Pensioners could splash out on a new car every year with the amount of tax they pay

10th June 2015


The amount of cash being paid to HMRC by the typical retired household is enough to buy a brand new car every year and cover its running costs claims new research.

The analysis from Prudential revealed that retired households are paying an average of £6,500 a year in direct and indirect taxes.

The figures, taken from the 2012-13 tax year, show a year-on-year increase in the average income of a retired household of nearly £500 a year to £21,800. However, the amount being paid in tax by retired households has also increased, and pensioners are still handing over 30% of their total income to the tax man.

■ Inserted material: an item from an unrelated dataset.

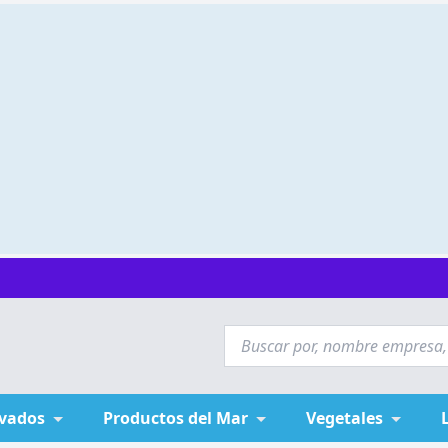
ivados
Productos del Mar
Vegetales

Indirect taxes including VAT, Vehicle Excise Duty as well as tax on alcohol and petrol accounted for 60.2% of retired households’ average annual tax bill, an increase from 58.7% in 2011-12. Direct taxes including income tax and council tax accounted for the rest.

In total, £47.26bn was paid in taxes by all retired households during 2012-13 according to the insurer.

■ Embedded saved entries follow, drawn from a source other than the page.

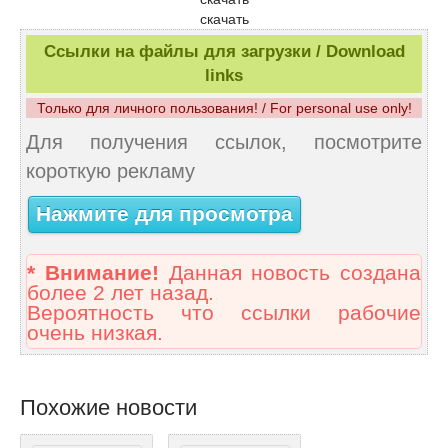
скачать
Ссылки на файлы для загрузки / Download
links
Только для личного пользования! / For personal use only!
Для получения ссылок, посмотрите
короткую рекламу
Нажмите для просмотра
* Внимание!
Данная новость создана
более 2 лет назад.
Вероятность что ссылки рабочие
очень низкая.
Похожие новости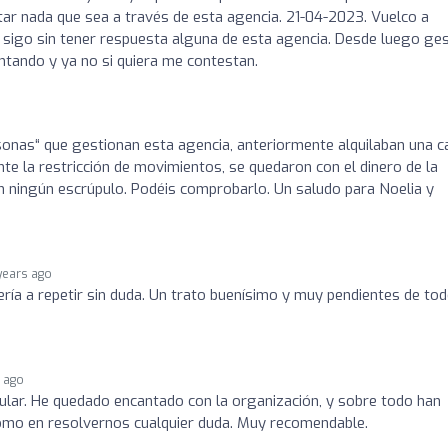
ar nada que sea a través de esta agencia. 21-04-2023. Vuelco a
y sigo sin tener respuesta alguna de esta agencia. Desde luego ge
ntando y ya no si quiera me contestan.
onas“ que gestionan esta agencia, anteriormente alquilaban una c
ante la restricción de movimientos, se quedaron con el dinero de la
in ningún escrúpulo. Podéis comprobarlo. Un saludo para Noelia y
years ago
ería a repetir sin duda. Un trato buenísimo y muy pendientes de tod
s ago
ular. He quedado encantado con la organización, y sobre todo han
como en resolvernos cualquier duda. Muy recomendable.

It asserted that this figure looks set to rise on the back of the new pension freedoms which came into force in April as over-55s are now able to access their nest-eggs, much of which will be liable to tax at the retiree’s marginal rate.

The Treasury estimated after last year’s Budget that the new rules would generate £320m in additional revenue during the 2015-16 tax year, rising to £1.22bn by 2018-19.

Stan Russell, retirement income expert at Prudential, said: “Retired households make a major contribution to the Exchequer every year whether it is in direct or indirect taxes and clearly it is not possible to avoid all taxes simply because you have stopped working. It’s a stark reminder that not all the income you receive in retirement will be yours to spend as you like.

“A consultation with a financial adviser or retirement specialist before making any choices about retirement income solutions may not reduce tax bills by enough to buy a new car, but it should help those looking to make the most of their pension savings and avoid the risk of paying unexpected tax.”